Soon the GLORIA MUNDI blasts off from Salisbury Plain, bound for Mars. There’s only one problem – a stowaway called Joan. Not only does her presence wreck calculations and threaten the mission, but her tale suggests that Mars may be a more dangerous destination than they ever expected.
Written in the 30s, this is an early effort by John Wyndham and it shows. This is not a bad thing though as the book is a fun read and despite its flaws there is plenty here to enjoy.
The story feels like a solid B-movie effort, of which I like to term ‘B-Literature’ and not the Wyndham that I am used to. This a more speculative effort rather than the ‘logical fantasy’ he later wrote, with much success. In this case, Britain is Great again at the forefront of exploration and a major contender in the space race and in particular to reach Mars first.
The story flows well, action is mixed up with speculation on the mysteries of the universe and the boredom of floating about in space, as well as the anticipations surrounding arrival to Mars and take off are captured well. The satire of the Press, especially the British is remarkably spot on now as it no doubt was back in the day; as is the Cold War feel he almost presciently managed to summon up a decade before the term was even used.
There are enough signs of the writer the author would become scattered throughout the pages especially when the astronauts speculate on the big questions. Space always brings out the pertinent existential questions of our place in the universe and what precisely life is and there are some fascinating conversations set up throughout.
It was strange to think that high in those mountains were observatories where even now telescopes were trained on them.

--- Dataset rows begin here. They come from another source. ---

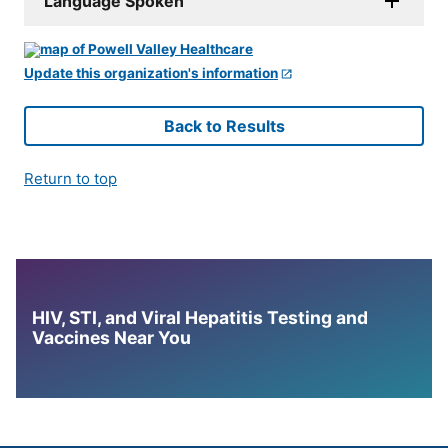
Language Spoken
Update this organization's information
Back to Results
Return to top
HIV, STI, and Viral Hepatitis Testing and
Vaccines Near You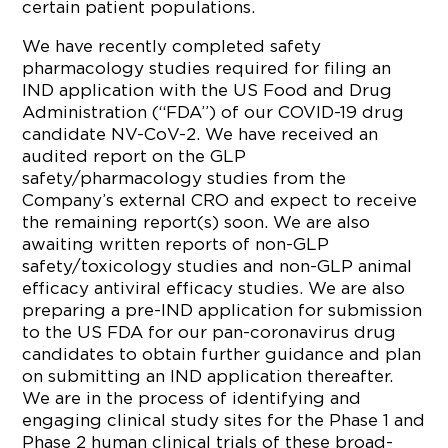
certain patient populations.
We have recently completed safety
pharmacology studies required for filing an
IND application with the US Food and Drug
Administration (“FDA”) of our COVID-19 drug
candidate NV-CoV-2. We have received an
audited report on the GLP
safety/pharmacology studies from the
Company’s external CRO and expect to receive
the remaining report(s) soon. We are also
awaiting written reports of non-GLP
safety/toxicology studies and non-GLP animal
efficacy antiviral efficacy studies. We are also
preparing a pre-IND application for submission
to the US FDA for our pan-coronavirus drug
candidates to obtain further guidance and plan
on submitting an IND application thereafter.
We are in the process of identifying and
engaging clinical study sites for the Phase 1 and
Phase 2 human clinical trials of these broad-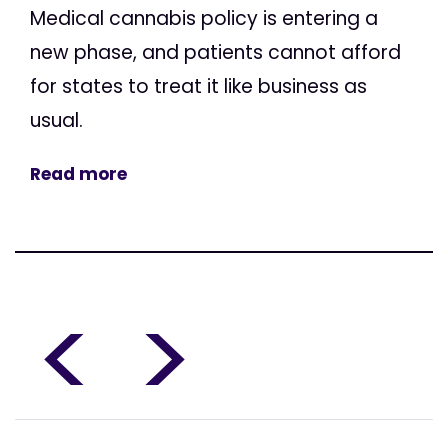
Medical cannabis policy is entering a
new phase, and patients cannot afford
for states to treat it like business as
usual.
Read more
<
>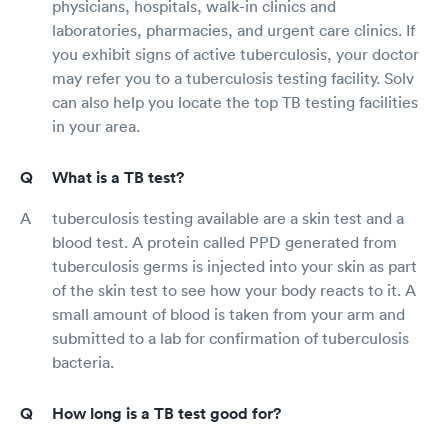
physicians, hospitals, walk-in clinics and
laboratories, pharmacies, and urgent care clinics. If
you exhibit signs of active tuberculosis, your doctor
may refer you to a tuberculosis testing facility. Solv
can also help you locate the top TB testing facilities
in your area.
What is a TB test?
tuberculosis testing available are a skin test and a
blood test. A protein called PPD generated from
tuberculosis germs is injected into your skin as part
of the skin test to see how your body reacts to it. A
small amount of blood is taken from your arm and
submitted to a lab for confirmation of tuberculosis
bacteria.
How long is a TB test good for?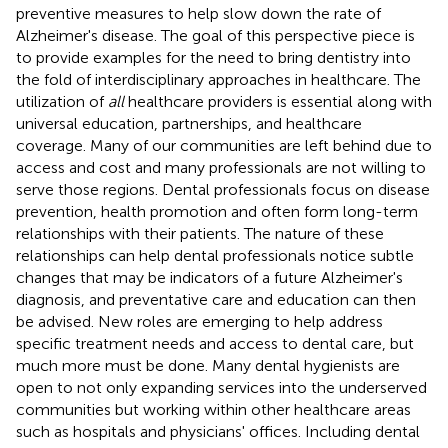
preventive measures to help slow down the rate of
Alzheimer's disease. The goal of this perspective piece is
to provide examples for the need to bring dentistry into
the fold of interdisciplinary approaches in healthcare. The
utilization of
all
healthcare providers is essential along with
universal education, partnerships, and healthcare
coverage. Many of our communities are left behind due to
access and cost and many professionals are not willing to
serve those regions. Dental professionals focus on disease
prevention, health promotion and often form long-term
relationships with their patients. The nature of these
relationships can help dental professionals notice subtle
changes that may be indicators of a future Alzheimer's
diagnosis, and preventative care and education can then
be advised. New roles are emerging to help address
specific treatment needs and access to dental care, but
much more must be done. Many dental hygienists are
open to not only expanding services into the underserved
communities but working within other healthcare areas
such as hospitals and physicians' offices. Including dental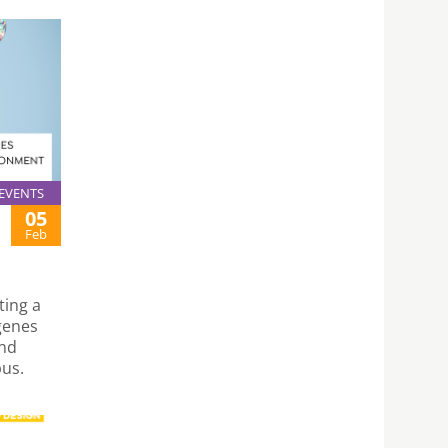
EVENTS
05
Feb
ting a
 genes
and
us.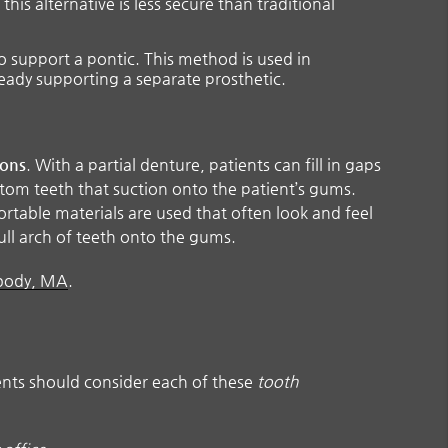
his alternative is less secure than traditional
o support a pontic. This method is used in
ready supporting a separate prosthetic.
ions
. With a partial denture, patients can fill in gaps
ttom teeth that suction onto the patient’s gums.
ortable materials are used that often look and feel
ull arch of teeth onto the gums.
abody, MA
.
ients should consider each of these
tooth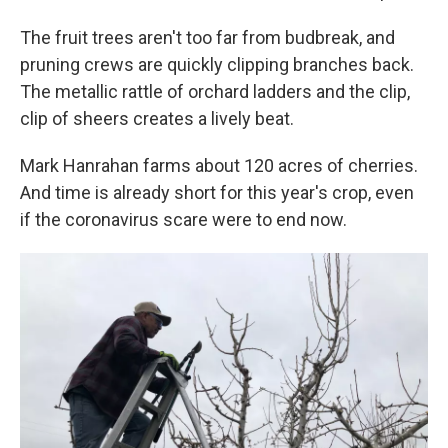
The fruit trees aren't too far from budbreak, and
pruning crews are quickly clipping branches back.
The metallic rattle of orchard ladders and the clip,
clip of sheers creates a lively beat.
Mark Hanrahan farms about 120 acres of cherries.
And time is already short for this year's crop, even
if the coronavirus scare were to end now.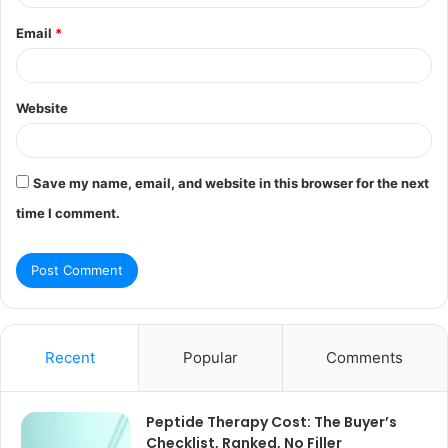
Email
*
Website
Save my name, email, and website in this browser for the next
time I comment.
Recent
Popular
Comments
Peptide Therapy Cost: The Buyer’s
Checklist, Ranked, No Filler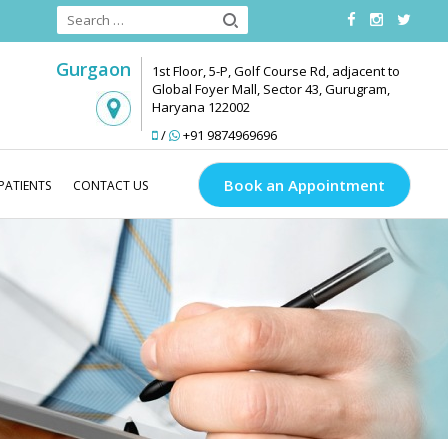
Gurgaon
1st Floor, 5-P, Golf Course Rd, adjacent to
Global Foyer Mall, Sector 43, Gurugram,
Haryana 122002
/
+91 9874969696
Book an Appointment
PATIENTS
CONTACT US
Transplant
Do’s and Don’ts Before a Hair Transplant Surgery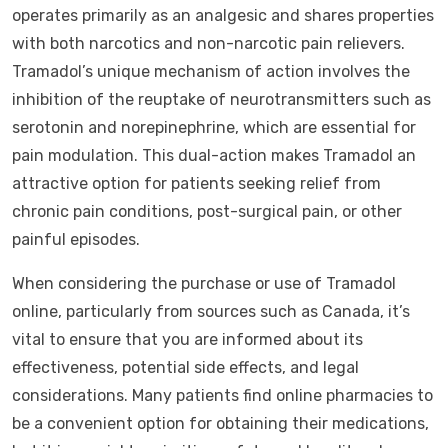
operates primarily as an analgesic and shares properties
with both narcotics and non-narcotic pain relievers.
Tramadol’s unique mechanism of action involves the
inhibition of the reuptake of neurotransmitters such as
serotonin and norepinephrine, which are essential for
pain modulation. This dual-action makes Tramadol an
attractive option for patients seeking relief from
chronic pain conditions, post-surgical pain, or other
painful episodes.
When considering the purchase or use of Tramadol
online, particularly from sources such as Canada, it’s
vital to ensure that you are informed about its
effectiveness, potential side effects, and legal
considerations. Many patients find online pharmacies to
be a convenient option for obtaining their medications,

Still more odd to think of all the millions of men swarming with all their unimportant importance upon that beautiful piece of cosmic decay…
Sadly the characters are all underdeveloped, encroaching well into the territory of cliché and it was hard to gauge if the inherent sexism is written in a knowing way,although the addition of Joan to the crew does see a feminist touch which brings a nice contrast to all the testosterone fuelled antics. Still at times the whole thing reads like a hilarious parody:
‘Oh, my God…it’s a woman,’ he said in a tone of devastating disgust,
‘Dear me’ said Froud’s voice calmly, ‘just like the movies, isn’t it? Quaint how these things happen.’

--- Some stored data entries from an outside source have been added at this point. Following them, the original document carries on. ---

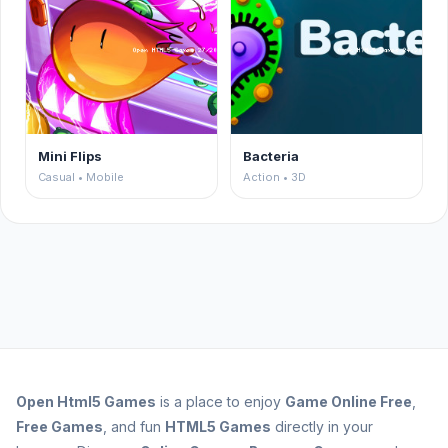
Mini Flips
Bacteria
Casual • Mobile
Action • 3D
Open
Html5 Games
is a place to enjoy
Game Online Free
,
Free Games
, and fun
HTML5 Games
directly in your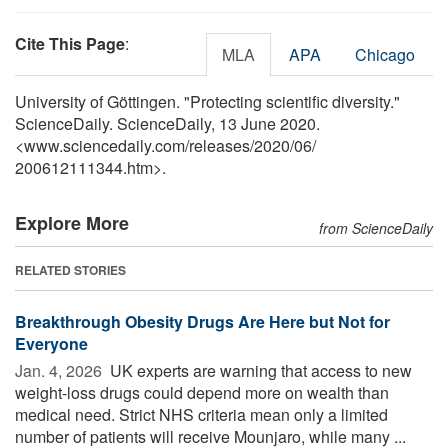
Cite This Page
:
MLA
APA
Chicago
University of Göttingen. "Protecting scientific diversity."
ScienceDaily. ScienceDaily, 13 June 2020.
<www.sciencedaily.com
/
releases
/
2020
/
06
/
200612111344.htm>.
Explore More
from ScienceDaily
RELATED STORIES
Breakthrough Obesity Drugs Are Here but Not for
Everyone
Jan. 4, 2026 
UK experts are warning that access to new
weight-loss drugs could depend more on wealth than
medical need. Strict NHS criteria mean only a limited
number of patients will receive Mounjaro, while many ...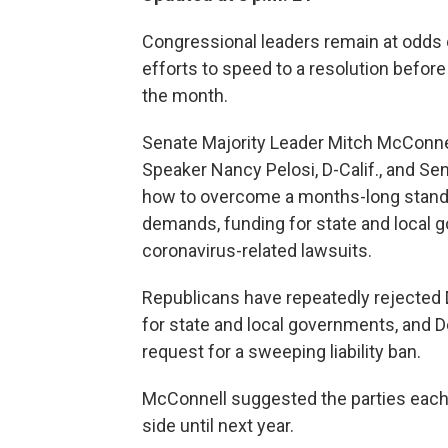
Congressional leaders remain at odds ov
efforts to speed to a resolution before
the month.
Senate Majority Leader Mitch McConnel
Speaker Nancy Pelosi, D-Calif., and Se
how to overcome a months-long standof
demands, funding for state and local go
coronavirus-related lawsuits.
Republicans have repeatedly rejected 
for state and local governments, and
request for a sweeping liability ban.
McConnell suggested the parties each
side until next year.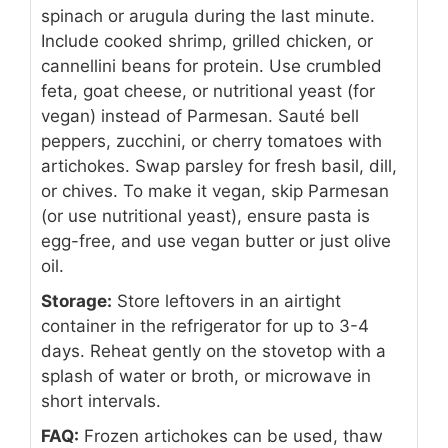
spinach or arugula during the last minute.
Include cooked shrimp, grilled chicken, or
cannellini beans for protein. Use crumbled
feta, goat cheese, or nutritional yeast (for
vegan) instead of Parmesan. Sauté bell
peppers, zucchini, or cherry tomatoes with
artichokes. Swap parsley for fresh basil, dill,
or chives. To make it vegan, skip Parmesan
(or use nutritional yeast), ensure pasta is
egg-free, and use vegan butter or just olive
oil.
Storage:
Store leftovers in an airtight
container in the refrigerator for up to 3-4
days. Reheat gently on the stovetop with a
splash of water or broth, or microwave in
short intervals.
FAQ:
Frozen artichokes can be used, thaw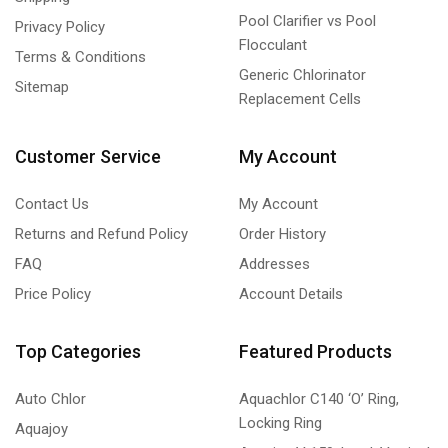
Pool Clarifier vs Pool
Privacy Policy
Flocculant
Terms & Conditions
Generic Chlorinator
Sitemap
Replacement Cells
Customer Service
My Account
Contact Us
My Account
Returns and Refund Policy
Order History
FAQ
Addresses
Price Policy
Account Details
Top Categories
Featured Products
Auto Chlor
Aquachlor C140 ‘O’ Ring,
Locking Ring
Aquajoy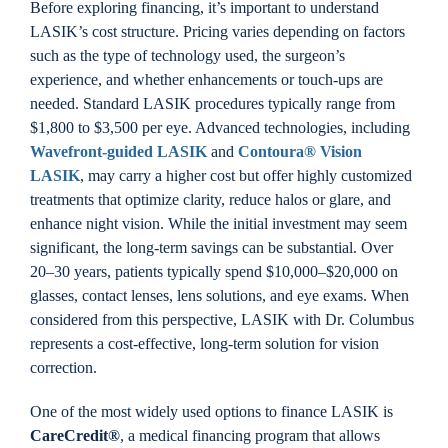
Before exploring financing, it’s important to understand
LASIK’s cost structure. Pricing varies depending on factors
such as the type of technology used, the surgeon’s
experience, and whether enhancements or touch-ups are
needed. Standard LASIK procedures typically range from
$1,800 to $3,500 per eye. Advanced technologies, including
Wavefront-guided LASIK
and
Contoura® Vision
LASIK
, may carry a higher cost but offer highly customized
treatments that optimize clarity, reduce halos or glare, and
enhance night vision. While the initial investment may seem
significant, the long-term savings can be substantial. Over
20–30 years, patients typically spend $10,000–$20,000 on
glasses, contact lenses, lens solutions, and eye exams. When
considered from this perspective, LASIK with Dr. Columbus
represents a cost-effective, long-term solution for vision
correction.
One of the most widely used options to finance LASIK is
CareCredit®
, a medical financing program that allows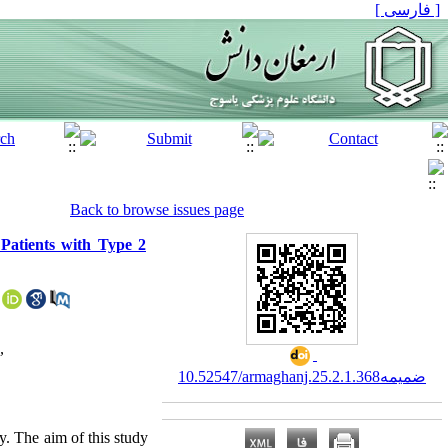
[ فارسی ]
Back to browse issues page
Patients with Type 2
,
10.52547/armaghanj.25.2.ضمیمه1.368
y. The aim of this study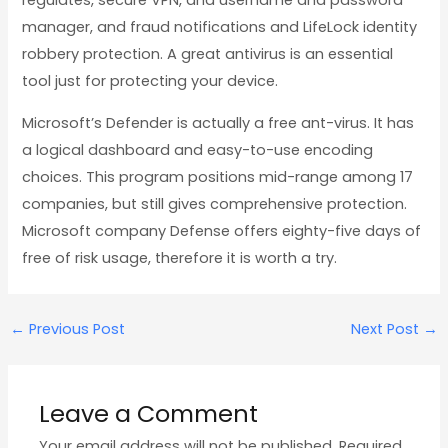
regulates, secure VPN, and username and password
manager, and fraud notifications and LifeLock identity
robbery protection. A great antivirus is an essential
tool just for protecting your device.
Microsoft’s Defender is actually a free ant-virus. It has
a logical dashboard and easy-to-use encoding
choices. This program positions mid-range among 17
companies, but still gives comprehensive protection.
Microsoft company Defense offers eighty-five days of
free of risk usage, therefore it is worth a try.
←
Previous Post
Next Post
→
Leave a Comment
Your email address will not be published.
Required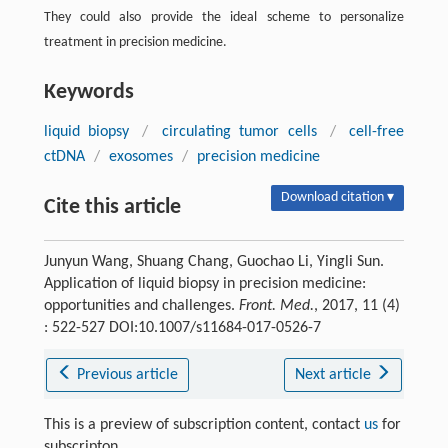
They could also provide the ideal scheme to personalize
treatment in precision medicine.
Keywords
liquid biopsy
/
circulating tumor cells
/
cell-free
ctDNA
/
exosomes
/
precision medicine
Download citation ▾
Cite this article
Junyun Wang, Shuang Chang, Guochao Li, Yingli Sun.
Application of liquid biopsy in precision medicine:
opportunities and challenges.
Front. Med.
, 2017, 11 (4)
: 522-527 DOI:10.1007/s11684-017-0526-7
Previous article
Next article
This is a preview of subscription content, contact
us
for
subscripton.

There are plenty of knowing nods as well, references to Wells and Burroughs and one character even remarks that if he were reading this adventure as a story he would have thrown the book away.
As with the best Sci-Fi there is a pleasing bleakness to the story and some suitably strange wonders to allow the reader’s imagination to muse on, which is always a good counterpoint to the indomitable spirit of the human race and the sheer craziness of our questing ways which never fails to impress me.
I wouldn’t nominate this as a first Wyndham book to read if you are new to the author – unless you a fan of pulpy stories – his later style is much stronger and something like The Chrysalids has substantially more to recommend it. It is worth a read though, if you stumble across it, owing to its shortness (180 pages) and when all is said and done it’s a fun adventure which really steps up towards the end.